TASK OBJECTIVE
Give again, word for word, every line in the entries below from the line with "thumb tip: (572, 471)" up to and including the line with "middle mcp: (667, 454)", and no other line.

DATA PROVIDED section start

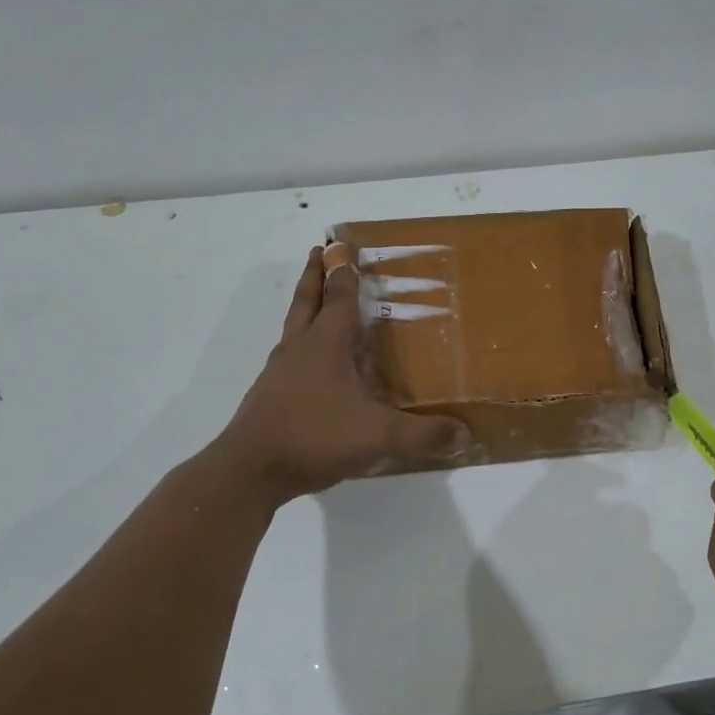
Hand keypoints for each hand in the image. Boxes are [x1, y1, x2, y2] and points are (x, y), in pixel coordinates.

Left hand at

DATA PROVIDED section end
DATA PROVIDED section start

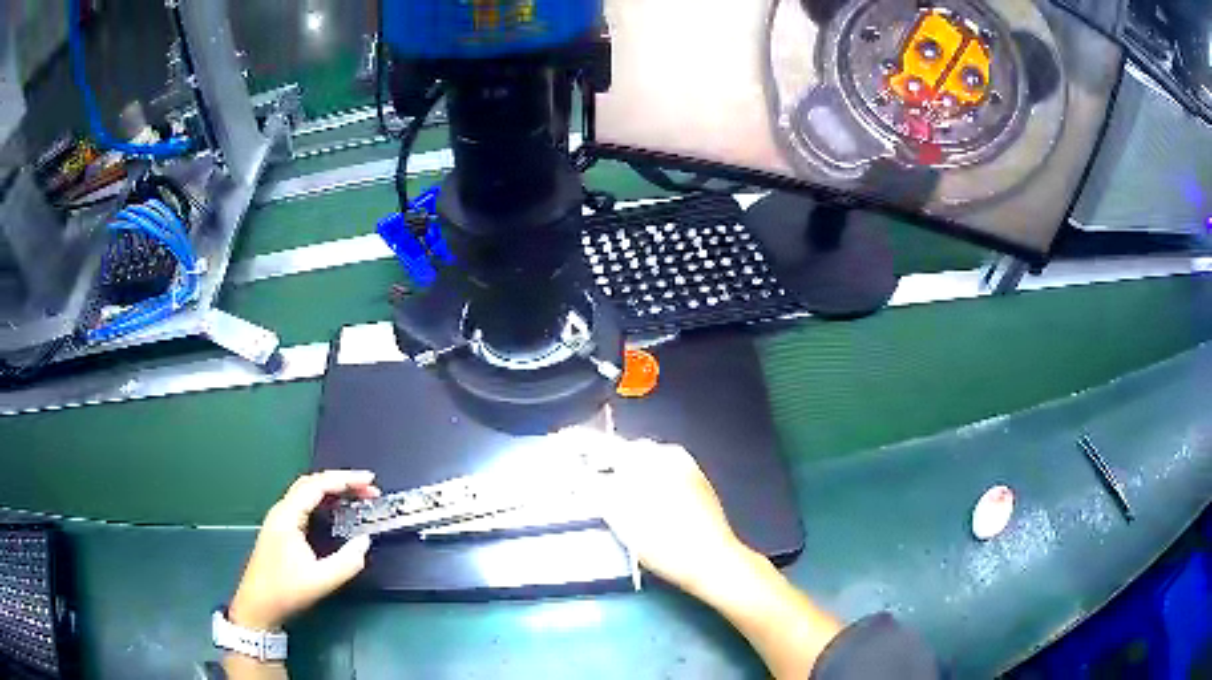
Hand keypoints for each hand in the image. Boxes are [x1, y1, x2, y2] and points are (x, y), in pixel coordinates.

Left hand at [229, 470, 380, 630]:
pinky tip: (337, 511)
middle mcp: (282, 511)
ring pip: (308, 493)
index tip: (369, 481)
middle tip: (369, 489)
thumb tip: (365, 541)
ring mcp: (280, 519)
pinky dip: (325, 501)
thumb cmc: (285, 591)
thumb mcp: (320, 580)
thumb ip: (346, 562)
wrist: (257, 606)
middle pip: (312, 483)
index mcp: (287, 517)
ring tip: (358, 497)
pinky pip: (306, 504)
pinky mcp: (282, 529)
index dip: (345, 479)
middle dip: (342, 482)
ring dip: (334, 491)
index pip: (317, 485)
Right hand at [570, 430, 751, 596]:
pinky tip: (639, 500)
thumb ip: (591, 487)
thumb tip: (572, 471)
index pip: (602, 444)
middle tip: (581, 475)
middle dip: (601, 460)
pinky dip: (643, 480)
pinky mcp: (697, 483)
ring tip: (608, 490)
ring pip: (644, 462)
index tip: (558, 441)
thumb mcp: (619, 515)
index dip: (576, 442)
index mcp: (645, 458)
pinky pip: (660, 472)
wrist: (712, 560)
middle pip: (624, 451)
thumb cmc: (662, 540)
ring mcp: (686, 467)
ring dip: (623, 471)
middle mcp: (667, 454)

DATA PROVIDED section end

WRITTEN ANSWER
thumb tip: (572, 471)
index pip: (602, 444)
middle tip: (581, 475)
middle dip: (601, 460)
pinky dip: (643, 480)
pinky mcp: (697, 483)
ring tip: (608, 490)
ring pip: (644, 462)
index tip: (558, 441)
thumb mcp: (619, 515)
index dip: (576, 442)
index mcp: (645, 458)
pinky pip: (660, 472)
wrist: (712, 560)
middle pip: (624, 451)
thumb cmc: (662, 540)
ring mcp: (686, 467)
ring dip: (623, 471)
middle mcp: (667, 454)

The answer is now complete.